[PAGE]:
Freshly arrived from Sacramento, they were standing in line for a rental car. Her eye was drawn to the smog outside. She pointed it out to her fellow traveler, and together they smirked.

“I don’t know anybody ,” she said, “who comes to L.A. for pleasure.”

“Well then,” he persisted, “what brings you here?”

“A funeral.”

“I see,” the man said. He did so with a tone of enlightenment, as if this was the only explanation that could possibly make sense.

*

Against all the doomsday rumble, the bright banners that welcomed shoppers to the Northridge Fashion Center seemed, at first take, darkly comic: “A Good Time,” they promised. “Every Time.” Well, why not? Certainly the mall crowd did not seem haunted by visions of a coming Apocalypse. The place was crammed with people, and if they were distressed by the fire in the desert or the rats in the rubble, they did not give it away.

[WORK INSTRUCTIONS]:
1) Set out the rows as a Markdown table with the columns "Line no." and "Shape change". Include everything from the row containing "black arrow: rotated 72" down to the row containing "black triangle: moved 36 px up", with both ends counted, and leave out the picture rows and any blank lines.
2) Pick up the Los Angeles piece after its last sentence and continue it.

[ENTRIES SHOWN]:
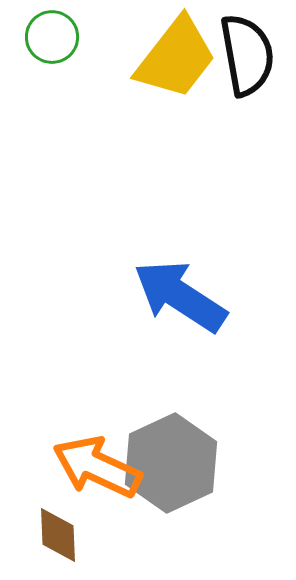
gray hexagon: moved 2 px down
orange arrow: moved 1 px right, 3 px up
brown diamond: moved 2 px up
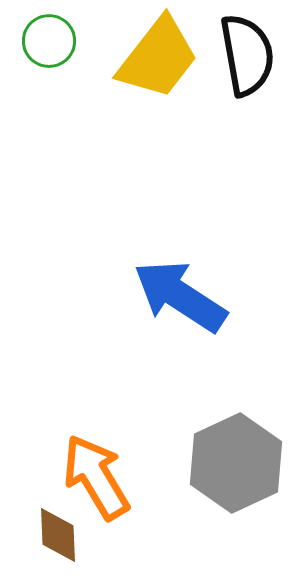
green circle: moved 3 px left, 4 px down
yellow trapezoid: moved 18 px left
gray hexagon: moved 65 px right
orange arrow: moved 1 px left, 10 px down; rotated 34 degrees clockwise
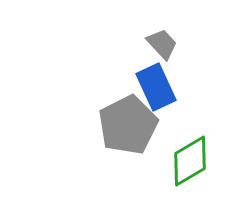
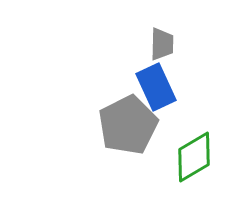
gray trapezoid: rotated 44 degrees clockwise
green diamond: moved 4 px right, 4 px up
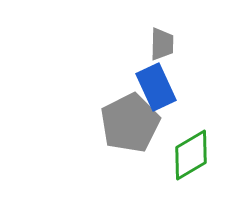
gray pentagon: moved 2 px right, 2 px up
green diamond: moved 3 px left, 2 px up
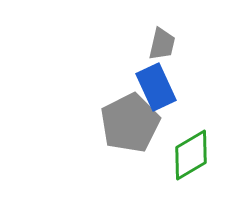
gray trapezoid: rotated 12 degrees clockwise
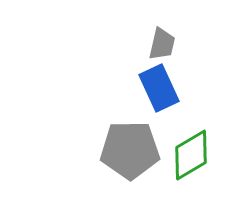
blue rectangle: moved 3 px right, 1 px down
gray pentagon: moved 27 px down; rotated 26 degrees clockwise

* * *

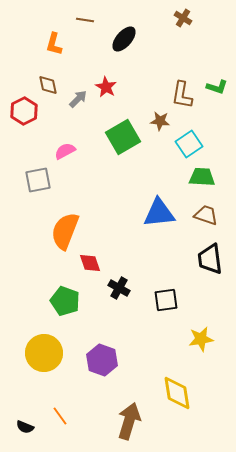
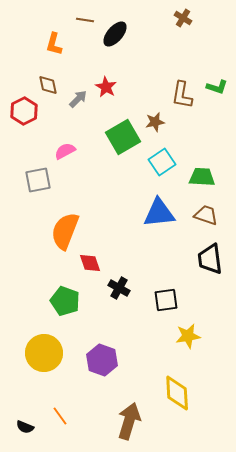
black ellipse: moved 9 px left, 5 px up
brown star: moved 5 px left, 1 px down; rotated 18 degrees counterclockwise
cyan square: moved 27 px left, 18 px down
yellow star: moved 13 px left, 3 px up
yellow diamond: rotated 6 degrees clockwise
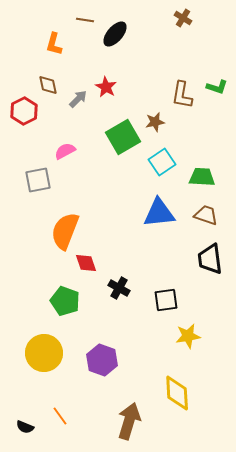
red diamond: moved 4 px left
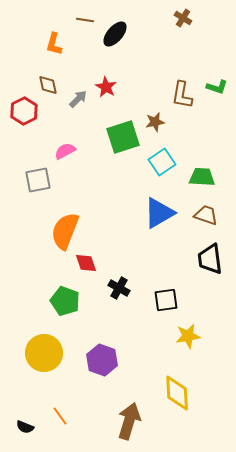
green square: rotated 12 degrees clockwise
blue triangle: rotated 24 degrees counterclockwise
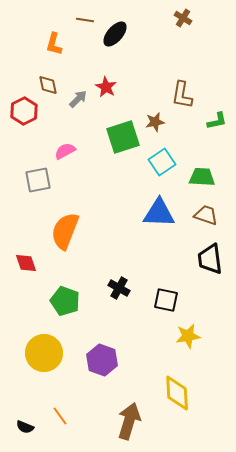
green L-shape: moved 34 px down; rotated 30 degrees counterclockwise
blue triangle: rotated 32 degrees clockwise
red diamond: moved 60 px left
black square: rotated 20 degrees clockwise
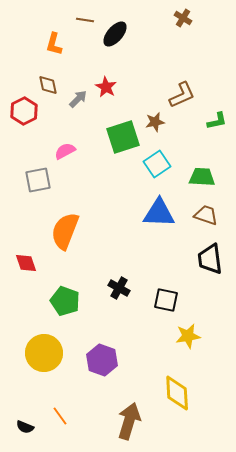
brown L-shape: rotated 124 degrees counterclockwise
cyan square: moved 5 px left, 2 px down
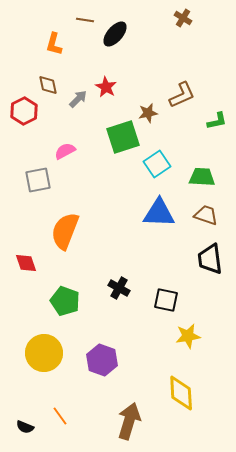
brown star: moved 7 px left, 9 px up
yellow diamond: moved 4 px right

==

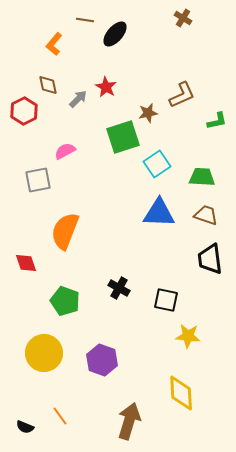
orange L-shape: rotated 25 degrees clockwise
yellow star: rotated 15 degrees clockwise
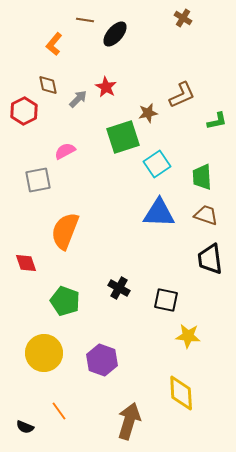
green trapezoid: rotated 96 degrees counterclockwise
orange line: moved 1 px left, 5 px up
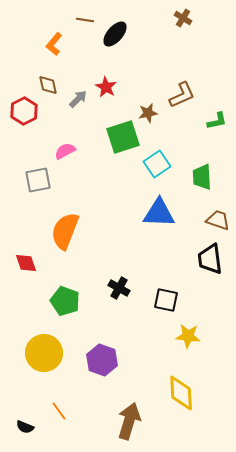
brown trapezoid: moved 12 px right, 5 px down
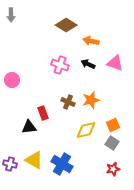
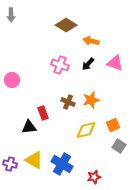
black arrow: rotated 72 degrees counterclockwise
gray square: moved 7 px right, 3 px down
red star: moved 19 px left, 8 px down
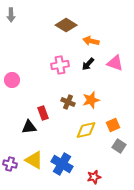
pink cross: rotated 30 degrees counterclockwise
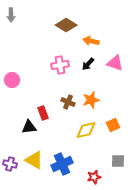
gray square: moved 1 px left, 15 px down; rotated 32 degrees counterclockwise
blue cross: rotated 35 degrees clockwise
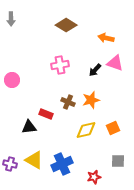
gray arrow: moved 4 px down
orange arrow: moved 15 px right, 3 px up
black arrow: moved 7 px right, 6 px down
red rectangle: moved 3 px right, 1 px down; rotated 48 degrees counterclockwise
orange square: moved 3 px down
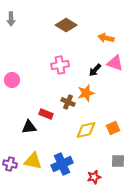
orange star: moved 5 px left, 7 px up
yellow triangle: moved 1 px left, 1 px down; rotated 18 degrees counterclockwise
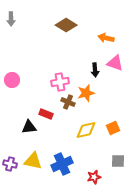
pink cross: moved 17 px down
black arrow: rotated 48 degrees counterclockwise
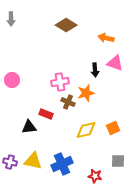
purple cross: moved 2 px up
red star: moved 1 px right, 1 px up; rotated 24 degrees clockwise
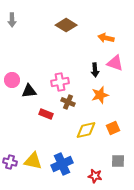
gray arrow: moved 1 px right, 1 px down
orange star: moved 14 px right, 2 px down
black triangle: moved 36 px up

[EXPECTED RESPONSES]:
1)
| Line no. | Shape change |
|---|---|
| 1 | black arrow: rotated 72 degrees counterclockwise |
| 2 | gray square: moved 7 px right, 3 px down |
| 3 | red star: moved 19 px left, 8 px down |
| 4 | pink cross: rotated 30 degrees counterclockwise |
| 5 | gray square: moved 1 px left, 15 px down; rotated 32 degrees counterclockwise |
| 6 | blue cross: rotated 35 degrees clockwise |
| 7 | gray arrow: moved 4 px down |
| 8 | orange arrow: moved 15 px right, 3 px up |
| 9 | black arrow: moved 7 px right, 6 px down |
| 10 | red rectangle: moved 3 px right, 1 px down; rotated 48 degrees counterclockwise |
| 11 | orange square: moved 3 px down |
| 12 | orange star: moved 5 px left, 7 px up |
| 13 | yellow triangle: moved 1 px left, 1 px down; rotated 18 degrees counterclockwise |
| 14 | pink cross: moved 17 px down |
| 15 | black arrow: rotated 48 degrees counterclockwise |
| 16 | purple cross: moved 2 px up |
| 17 | red star: moved 1 px right, 1 px up; rotated 24 degrees clockwise |
| 18 | gray arrow: moved 1 px right, 1 px down |
| 19 | orange star: moved 14 px right, 2 px down |
| 20 | black triangle: moved 36 px up |

2)
This was a happy bunch, milling with wide eyes through a newly restored mall. It had been wrecked last year by the quake. The twisted remains of its parking garage had provided one of the disaster’s most powerful images. The restoration had been a long, complicated process, but finally the job was done and a five-day reopening celebration was in full swing. The crowd had come more to gawk than shop. Here was a victory to admire, a big step on the road back. Here was gleaming evidence that maybe Humpty could be put back together again.

Now shopping malls are strange inventions. Still, for a whole bunch of people, they serve as community crossroads--a rare opportunity to climb out of the car and actually mingle with strangers. At least one woman had let loose tears of relief as she re-entered the mall for the first time since the earthquake. Jean Phillips was not quite that emotional.

“I am glad, though, that it is back,” she said. The elderly widow had come with her friend, Mildred Brown. They leaned against the brass railing of the second floor walkway, watching a stream of people flow by below, laughing, chatting. “This is my hangout,” she said. “It hasn’t been easy with it gone.”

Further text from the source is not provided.